Essere arbereshe o amare gli Arberesh o abitarli. Io li abito, ho eredità, li amo. Ma non basta. Per realizzare una progettualità bisogna andare oltre.
Soprattutto bisogna necessariamente andare oltre ciò che si chiama accademia.
Restare dentro il pensare e il pensiero che è lingua, linguaggio, parola.
È fondamentalmente cercare di legare/intrecciare tradizione, religiosità, storia con la letteratura che è alla base di una espressione linguistica, con le arti che sono manifestazioni complesse e articolate con i segni tangibili della creazione di una civiltà, con il rito che lega il tempo dell’Oriente con l’Occidente.
Tutto questo passa inevitabilmente sotto un modello che è dimensione antropologica. Il bene culturale immateriale necessariamente deve fare i conti con il patrimonio culturale materiale.
La letteratura e la lingua in quanto immateriali del bene si confronta necessariamente con le chiese, con la ghitonia, con le strutture e i reperti. I camini e il Bizantino delle chiese sono beni immateriali.
Le radici illiriche riportano, chiaramente, a un rapporto archeologico con il mondo balcanico che vive dentro i Mediterranei.
La progettualità in questo caso deve nascere da tre epicentri: biblioteche, archivio, musei. La realtà degli Italo-albanese deve entrare nei percorsi istituzionali ufficiali. Ovvero si ha bisogno di una “rete” nazionale e euro-internazionale di tali forme strutturali che diano un senso veramente istituzionale.
Occorre una biblioteca nazionale degli Arberesh, un archivio e in museo che possano raccogliere le testimonianze di una storia e “provocare” modelli di fruizione e valorizzazione.
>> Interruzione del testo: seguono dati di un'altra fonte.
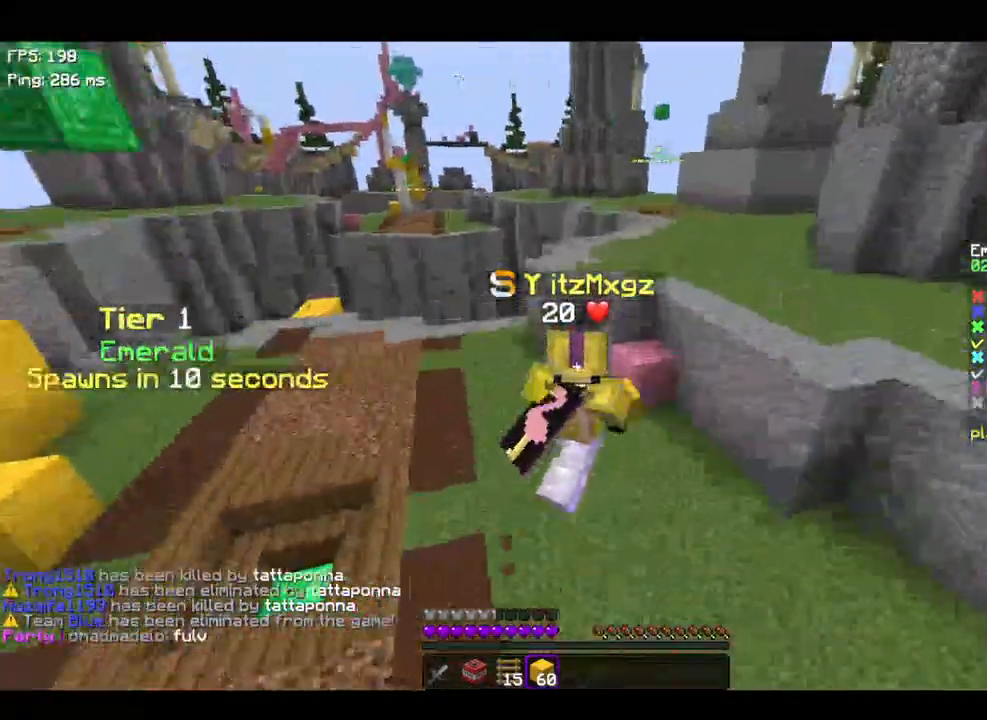
{"keys": ["a", "space"], "events": []}
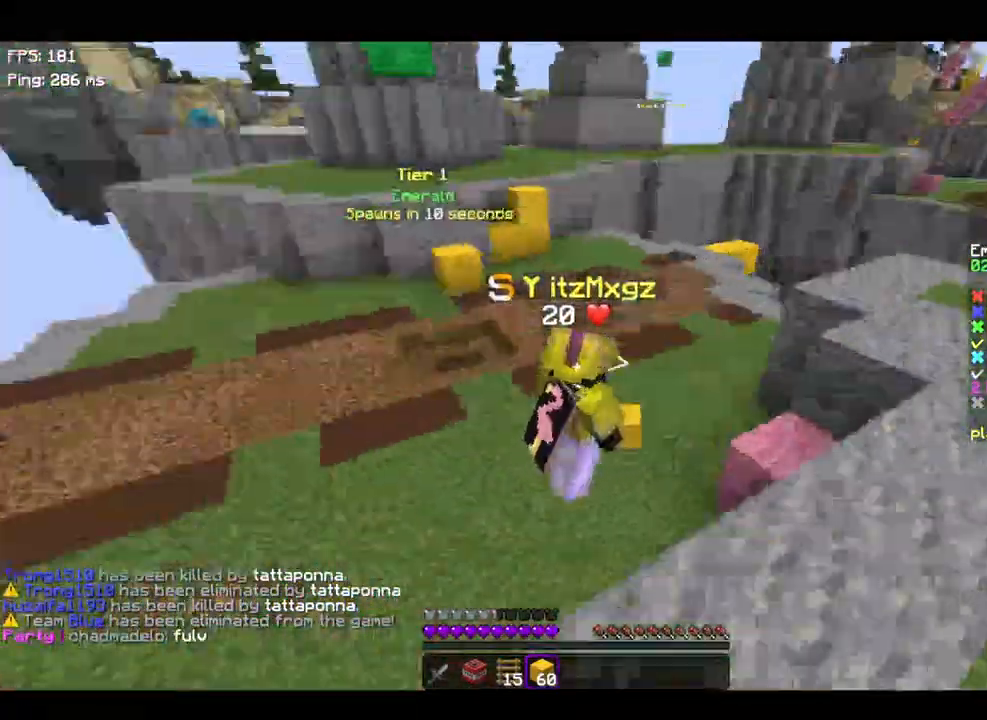
{"keys": ["a", "space", "w"], "events": [[300, "w", "down"]]}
La cultura arbereshe deve essere la rappresentazione di un bene culturale tra il materiale e l’immateriale. Un “esercizio” che deve permettere di andare oltre le sette/otto regioni dove risiedono gli Arberesh.
Otto perché? La Legge del 1999 andrebbe ritoccata. Il Piemonte ha inaugurato forte componente/nucleo di italo-albanesi. La questione della lingua va riconsiderare sul piano di una logica puramente linguistica. Bisogna fare in modo di creare una koinè unica pur e nonostante le forme varie di “parlate” locali. Ma lingua italo-albanese deve avere una sua unicità.
È inutile insistere sulla diversità delle lingue. Non si esce fuori dal problema che ha una sua esercitazione grammaticale e sintattica e ortografia. Da anni/decenni porto avanti questo aspetto. È giunto il tempo di unifica le lingue in una lingua unica. Il resto è provincialismo/paesanismo dialettale.
Il Progetto deve puntare a tali capisaldi se so vogliono superare le nicchie. È bene che si affronti ciò con serenità, serietà, problematicità dialettica.
Cerchiamo di fare un discorso alto e profondo. Identità, eredità, appartenenza. Soltanto filtrando ciò in un progetto valorizzante si può pensare alla rinascita complessiva di una cultura arbëreshe.
Il convegno su “ISTRUZIONE, COMUNICAZIONE E RICONOSCIMENTO DEL COORDINAMENTO ART. 3 COMMA 3” svolto al Senato, organizzato dalla Associazione Crucitti, con la presenza, tra gli altri, del vice presidente del Senato Maurizio Gasparri, ha posto in evidente proprio questo percorso.